### Testo proposto

Richard Garriott: personaggio assurdo maniacalmente fissato col medioevo (e talmente ricco da potersi permettere di far finta di viverci), è universalmente ricordato per i 5934 giochi della serie di Ultima. Fondò la Origin. Ad un certo punto della sua vita è stato nello spazio.
Yu Suzuki: alla Sega ha dato tanto: Out-Run, Hang-On, Space Harrier, e in tempi più recenti Shenmue. Ricordo quando giocavo a Space Harrier 3D sul SMS da un amico senza occhiali appositi. Bei tempi per gli oculisti.
Eugene Jarvis: oltre che per Defender, è ricordato anche per Robotron: 2084, gioco che si controllava con una leva per ogni mano (lol). Creò anche del flipper.
Matthew Smith: strampalato inglese che molti avrebbero voluto morto dopo soli cinque minuti di gioco a Manic Miner o Jet Set Willy.
Yuji Naka: uomo Sega di punta per anni, è stato responsabile dell'ideazione del personaggio di Sonic the hedgehog e relativa saga. E poco altro, ma direi che è già più che abbastanza.
Jeff Minter: personaggio di spicco nel mondo del videogioco, lo Yak non è mai uscito dagli anni '70. La sua fama è legata soprattutto ai cammelli, ed i suoi giochi sembrano generalmente progettati per essere utilizzati sotto LSD. Obbligatoria nella vita almeno una partita ad Iridis Alpha.
Ed Boon: padre della serie dei Mortal Kombat, e di fatto si è occupato solo di quello.
Jaron Lanier: uno che farebbe una bella coppia con Minter. In realtà a livello di giochi ha prodotto poco e si è dedicato soprattutto a studi sulla realtà virtuale.

### Dati forniti
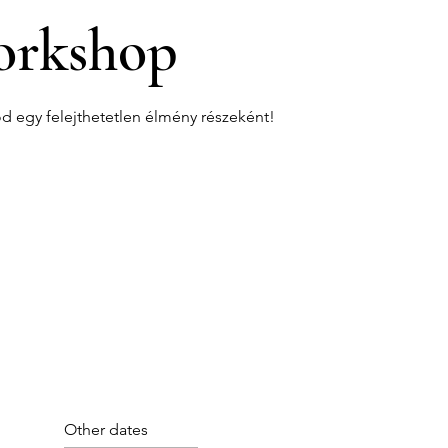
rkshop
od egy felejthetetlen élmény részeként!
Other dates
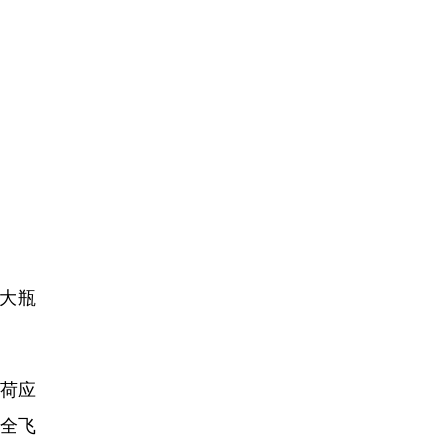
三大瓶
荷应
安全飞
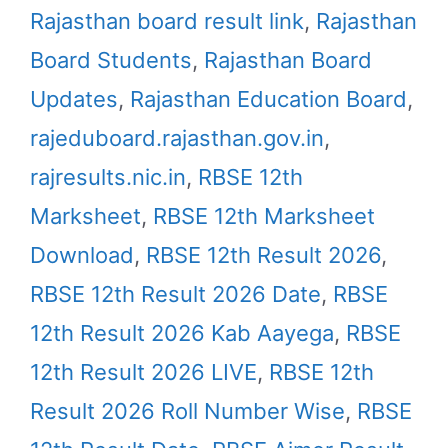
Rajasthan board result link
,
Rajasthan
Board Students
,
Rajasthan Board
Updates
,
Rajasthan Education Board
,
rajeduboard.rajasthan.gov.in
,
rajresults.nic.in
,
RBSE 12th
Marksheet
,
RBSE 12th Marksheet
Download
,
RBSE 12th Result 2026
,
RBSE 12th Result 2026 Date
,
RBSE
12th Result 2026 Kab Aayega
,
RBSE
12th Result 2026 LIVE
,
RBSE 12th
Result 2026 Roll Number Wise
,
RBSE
...
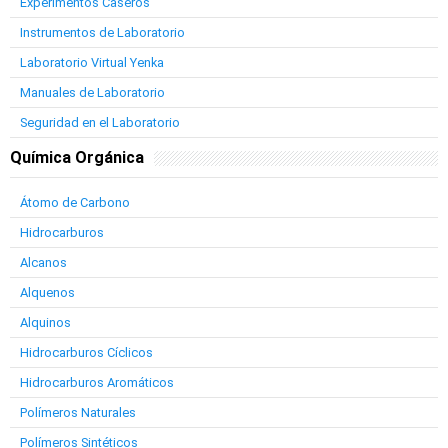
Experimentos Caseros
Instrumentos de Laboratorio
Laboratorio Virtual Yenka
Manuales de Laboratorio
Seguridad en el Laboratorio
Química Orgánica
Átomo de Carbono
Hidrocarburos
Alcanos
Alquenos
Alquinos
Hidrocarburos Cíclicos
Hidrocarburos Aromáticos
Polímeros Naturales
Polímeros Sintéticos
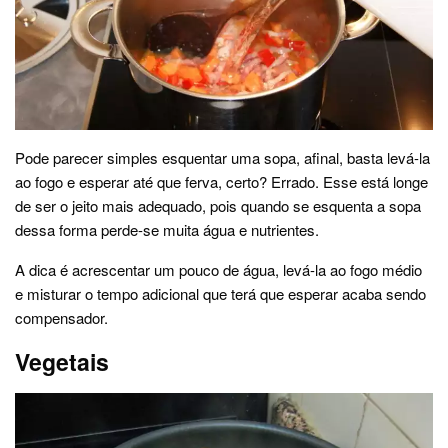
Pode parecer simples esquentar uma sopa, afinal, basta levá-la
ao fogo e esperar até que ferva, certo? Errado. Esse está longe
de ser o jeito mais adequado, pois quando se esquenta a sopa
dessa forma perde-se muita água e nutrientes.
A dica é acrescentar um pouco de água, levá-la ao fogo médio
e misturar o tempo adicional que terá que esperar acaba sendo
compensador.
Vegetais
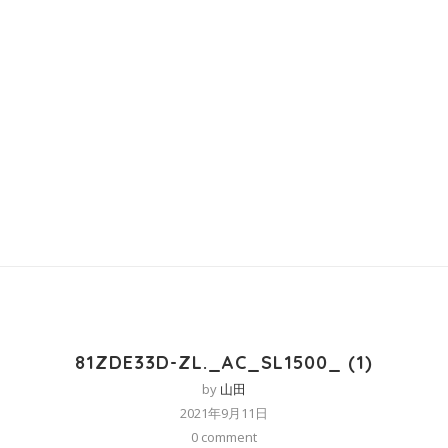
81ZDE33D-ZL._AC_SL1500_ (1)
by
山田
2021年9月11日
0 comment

### Consegna 1
Nel testo sui creatori di videogiochi, quale società fondò Richard Garriott?
### Consegna 2
Modifica il passo del testo sui creatori di videogiochi che inizia con le parole "Jeff Minter: personaggio" e si chiude dopo "solo di quello.", scrivendo "lama" al posto di "cammelli".
### Consegna 3
Elenca tutte le persone il cui nome apre un paragrafo del testo sui creatori di videogiochi.
I dati provengono da una fonte diversa da quella del testo.

### Risultato 1
La Origin.

### Risultato 2
Jeff Minter: personaggio di spicco nel mondo del videogioco, lo Yak non è mai uscito dagli anni '70. La sua fama è legata soprattutto ai lama, ed i suoi giochi sembrano generalmente progettati per essere utilizzati sotto LSD. Obbligatoria nella vita almeno una partita ad Iridis Alpha.
Ed Boon: padre della serie dei Mortal Kombat, e di fatto si è occupato solo di quello.

### Risultato 3
Richard Garriott, Yu Suzuki, Eugene Jarvis, Matthew Smith, Yuji Naka, Jeff Minter, Ed Boon, Jaron Lanier